You have a wage, say X. The employer has to pay taxes, insurance and so on for hiring you, based on the wage X. Nothing is removed from the wage at that point. Then you have to pay taxes and insurance based on your wage, that is subtracted from your wage.
Of course this has the effect that the cost of your employer equals your wage, plus employer taxes. And the money in your pocket is your wage, minus employee taxes. Where this is important is when employer taxes change (the employer's cost of hiring you changes, your wage and the money in your pocket don't change), or when employee taxes change (the employer's cost of hiring you is unchanged, your wage is unchanged, but your taxes and the money in your pocket change).

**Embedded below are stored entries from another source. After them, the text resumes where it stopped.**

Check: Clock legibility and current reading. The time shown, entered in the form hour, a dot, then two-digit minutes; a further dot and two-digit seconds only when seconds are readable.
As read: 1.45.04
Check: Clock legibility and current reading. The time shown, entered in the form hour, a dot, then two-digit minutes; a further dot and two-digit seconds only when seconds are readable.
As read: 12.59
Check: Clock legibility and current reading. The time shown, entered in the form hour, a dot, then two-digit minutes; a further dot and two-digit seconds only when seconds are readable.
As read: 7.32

So your real tax burden is the employee's taxes that you pay. What the employer pays is none of your business. When you look for a job, you look for your wages - your employer should know that your wage isn't your cost, but you don't care. In the UK, the employer's tax burden for hiring you can change with your circumstances, for example age, because the government wants to encourage companies to hire people needing more experience. That doesn't affect your wages.

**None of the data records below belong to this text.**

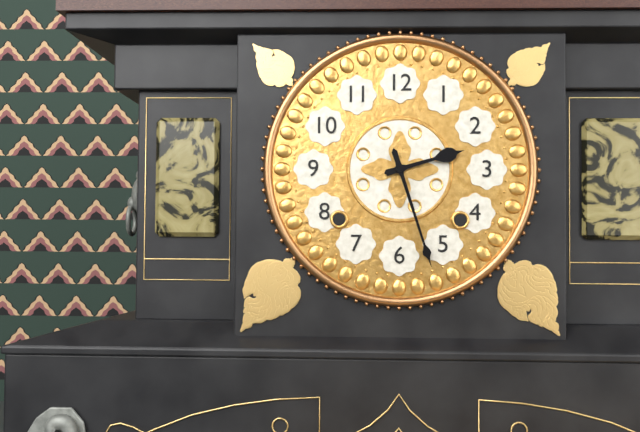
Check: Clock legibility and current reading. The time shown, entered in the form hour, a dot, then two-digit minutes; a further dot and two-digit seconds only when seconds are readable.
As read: 2.27
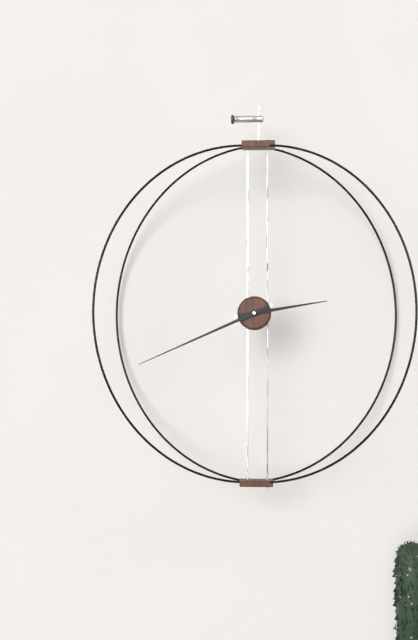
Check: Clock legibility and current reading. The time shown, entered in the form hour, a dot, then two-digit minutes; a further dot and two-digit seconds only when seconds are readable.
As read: 2.41
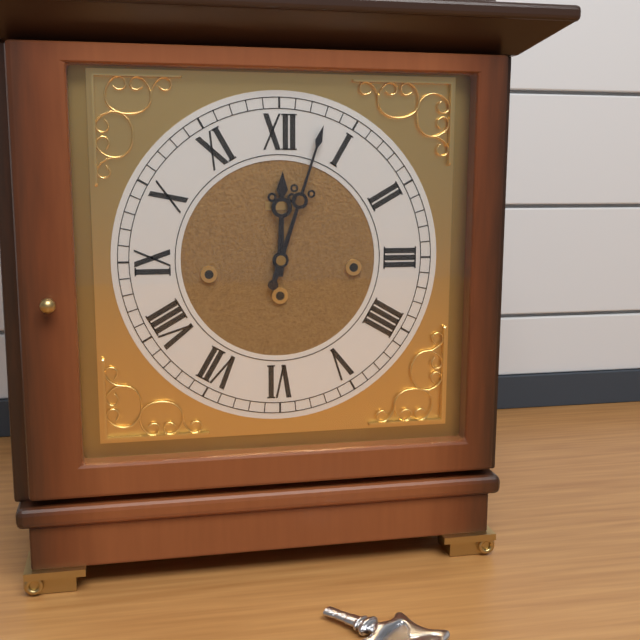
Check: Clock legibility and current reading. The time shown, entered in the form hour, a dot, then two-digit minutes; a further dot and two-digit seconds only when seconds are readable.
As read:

Now if your employer has a budget X to hire someone, they can easily calculate what wage they can offer. They should know that there is extra cost for them. But that's not just the employer's taxes, it's also office space, computer equipment and all that.
PS. There is one situation I know of where a UK employer gets some rebate - I think they don't have to pay the first £4,000 or so of employer NI contributions. With a single employer, they save £4,000 per employee. With ten employees, they save $400 per employee. Now how would you look at that if you claimed all taxes were paid by the employee? The employee would get less money if another employee gets hired?